- _What you are asked to do_
Write out every listing below again, swapping each "Merkliste" for "Wunschliste" and leaving all else untouched.

- _Exercise materials_

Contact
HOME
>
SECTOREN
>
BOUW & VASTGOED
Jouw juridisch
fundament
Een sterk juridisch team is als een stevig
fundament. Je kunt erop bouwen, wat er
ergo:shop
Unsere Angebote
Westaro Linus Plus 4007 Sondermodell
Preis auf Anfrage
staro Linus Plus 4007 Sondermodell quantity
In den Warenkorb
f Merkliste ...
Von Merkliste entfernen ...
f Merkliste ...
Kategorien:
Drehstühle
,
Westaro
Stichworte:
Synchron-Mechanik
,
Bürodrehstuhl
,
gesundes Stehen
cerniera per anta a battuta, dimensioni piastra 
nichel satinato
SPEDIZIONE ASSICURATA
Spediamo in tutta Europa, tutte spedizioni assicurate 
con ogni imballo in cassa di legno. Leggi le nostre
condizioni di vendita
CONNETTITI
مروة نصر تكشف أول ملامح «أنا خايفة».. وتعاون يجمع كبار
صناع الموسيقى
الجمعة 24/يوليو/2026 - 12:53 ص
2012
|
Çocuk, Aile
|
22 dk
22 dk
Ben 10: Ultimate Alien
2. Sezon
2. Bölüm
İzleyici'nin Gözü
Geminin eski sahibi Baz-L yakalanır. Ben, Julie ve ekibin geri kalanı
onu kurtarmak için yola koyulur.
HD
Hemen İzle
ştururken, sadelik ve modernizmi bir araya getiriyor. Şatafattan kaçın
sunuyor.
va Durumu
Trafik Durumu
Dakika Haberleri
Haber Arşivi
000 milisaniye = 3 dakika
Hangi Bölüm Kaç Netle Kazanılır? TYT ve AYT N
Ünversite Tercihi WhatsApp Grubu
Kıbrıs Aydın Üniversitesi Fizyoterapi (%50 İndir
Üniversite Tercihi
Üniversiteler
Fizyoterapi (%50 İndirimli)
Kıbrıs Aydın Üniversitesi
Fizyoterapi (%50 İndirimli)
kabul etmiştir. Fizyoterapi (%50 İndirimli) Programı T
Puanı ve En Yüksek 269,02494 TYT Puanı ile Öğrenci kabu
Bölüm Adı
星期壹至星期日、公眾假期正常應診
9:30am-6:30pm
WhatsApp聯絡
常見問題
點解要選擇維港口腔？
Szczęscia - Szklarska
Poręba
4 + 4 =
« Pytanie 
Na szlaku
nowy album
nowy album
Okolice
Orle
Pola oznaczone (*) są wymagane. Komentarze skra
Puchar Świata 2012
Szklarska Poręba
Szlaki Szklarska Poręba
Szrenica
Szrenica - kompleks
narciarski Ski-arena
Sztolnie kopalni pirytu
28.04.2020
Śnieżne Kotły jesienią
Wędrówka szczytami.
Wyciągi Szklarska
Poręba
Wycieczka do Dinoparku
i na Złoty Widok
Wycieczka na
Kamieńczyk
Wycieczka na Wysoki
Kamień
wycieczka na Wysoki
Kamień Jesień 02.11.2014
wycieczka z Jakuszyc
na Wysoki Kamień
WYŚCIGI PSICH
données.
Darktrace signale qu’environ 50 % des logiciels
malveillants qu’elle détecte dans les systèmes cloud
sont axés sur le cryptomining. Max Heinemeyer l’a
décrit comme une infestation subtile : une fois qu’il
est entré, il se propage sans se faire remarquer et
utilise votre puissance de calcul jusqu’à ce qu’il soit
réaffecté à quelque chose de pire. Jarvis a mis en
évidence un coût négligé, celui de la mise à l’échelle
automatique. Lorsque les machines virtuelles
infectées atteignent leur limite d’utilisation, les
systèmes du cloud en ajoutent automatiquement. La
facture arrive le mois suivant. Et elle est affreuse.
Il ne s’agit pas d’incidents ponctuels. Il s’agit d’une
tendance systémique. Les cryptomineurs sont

- _Solution_
Contact
HOME
>
SECTOREN
>
BOUW & VASTGOED
Jouw juridisch
fundament
Een sterk juridisch team is als een stevig
fundament. Je kunt erop bouwen, wat er
ergo:shop
Unsere Angebote
Westaro Linus Plus 4007 Sondermodell
Preis auf Anfrage
staro Linus Plus 4007 Sondermodell quantity
In den Warenkorb
f Wunschliste ...
Von Wunschliste entfernen ...
f Wunschliste ...
Kategorien:
Drehstühle
,
Westaro
Stichworte:
Synchron-Mechanik
,
Bürodrehstuhl
,
gesundes Stehen
cerniera per anta a battuta, dimensioni piastra 
nichel satinato
SPEDIZIONE ASSICURATA
Spediamo in tutta Europa, tutte spedizioni assicurate 
con ogni imballo in cassa di legno. Leggi le nostre
condizioni di vendita
CONNETTITI
مروة نصر تكشف أول ملامح «أنا خايفة».. وتعاون يجمع كبار
صناع الموسيقى
الجمعة 24/يوليو/2026 - 12:53 ص
2012
|
Çocuk, Aile
|
22 dk
22 dk
Ben 10: Ultimate Alien
2. Sezon
2. Bölüm
İzleyici'nin Gözü
Geminin eski sahibi Baz-L yakalanır. Ben, Julie ve ekibin geri kalanı
onu kurtarmak için yola koyulur.
HD
Hemen İzle
ştururken, sadelik ve modernizmi bir araya getiriyor. Şatafattan kaçın
sunuyor.
va Durumu
Trafik Durumu
Dakika Haberleri
Haber Arşivi
000 milisaniye = 3 dakika
Hangi Bölüm Kaç Netle Kazanılır? TYT ve AYT N
Ünversite Tercihi WhatsApp Grubu
Kıbrıs Aydın Üniversitesi Fizyoterapi (%50 İndir
Üniversite Tercihi
Üniversiteler
Fizyoterapi (%50 İndirimli)
Kıbrıs Aydın Üniversitesi
Fizyoterapi (%50 İndirimli)
kabul etmiştir. Fizyoterapi (%50 İndirimli) Programı T
Puanı ve En Yüksek 269,02494 TYT Puanı ile Öğrenci kabu
Bölüm Adı
星期壹至星期日、公眾假期正常應診
9:30am-6:30pm
WhatsApp聯絡
常見問題
點解要選擇維港口腔？
Szczęscia - Szklarska
Poręba
4 + 4 =
« Pytanie 
Na szlaku
nowy album
nowy album
Okolice
Orle
Pola oznaczone (*) są wymagane. Komentarze skra
Puchar Świata 2012
Szklarska Poręba
Szlaki Szklarska Poręba
Szrenica
Szrenica - kompleks
narciarski Ski-arena
Sztolnie kopalni pirytu
28.04.2020
Śnieżne Kotły jesienią
Wędrówka szczytami.
Wyciągi Szklarska
Poręba
Wycieczka do Dinoparku
i na Złoty Widok
Wycieczka na
Kamieńczyk
Wycieczka na Wysoki
Kamień
wycieczka na Wysoki
Kamień Jesień 02.11.2014
wycieczka z Jakuszyc
na Wysoki Kamień
WYŚCIGI PSICH
données.
Darktrace signale qu’environ 50 % des logiciels
malveillants qu’elle détecte dans les systèmes cloud
sont axés sur le cryptomining. Max Heinemeyer l’a
décrit comme une infestation subtile : une fois qu’il
est entré, il se propage sans se faire remarquer et
utilise votre puissance de calcul jusqu’à ce qu’il soit
réaffecté à quelque chose de pire. Jarvis a mis en
évidence un coût négligé, celui de la mise à l’échelle
automatique. Lorsque les machines virtuelles
infectées atteignent leur limite d’utilisation, les
systèmes du cloud en ajoutent automatiquement. La
facture arrive le mois suivant. Et elle est affreuse.
Il ne s’agit pas d’incidents ponctuels. Il s’agit d’une
tendance systémique. Les cryptomineurs sont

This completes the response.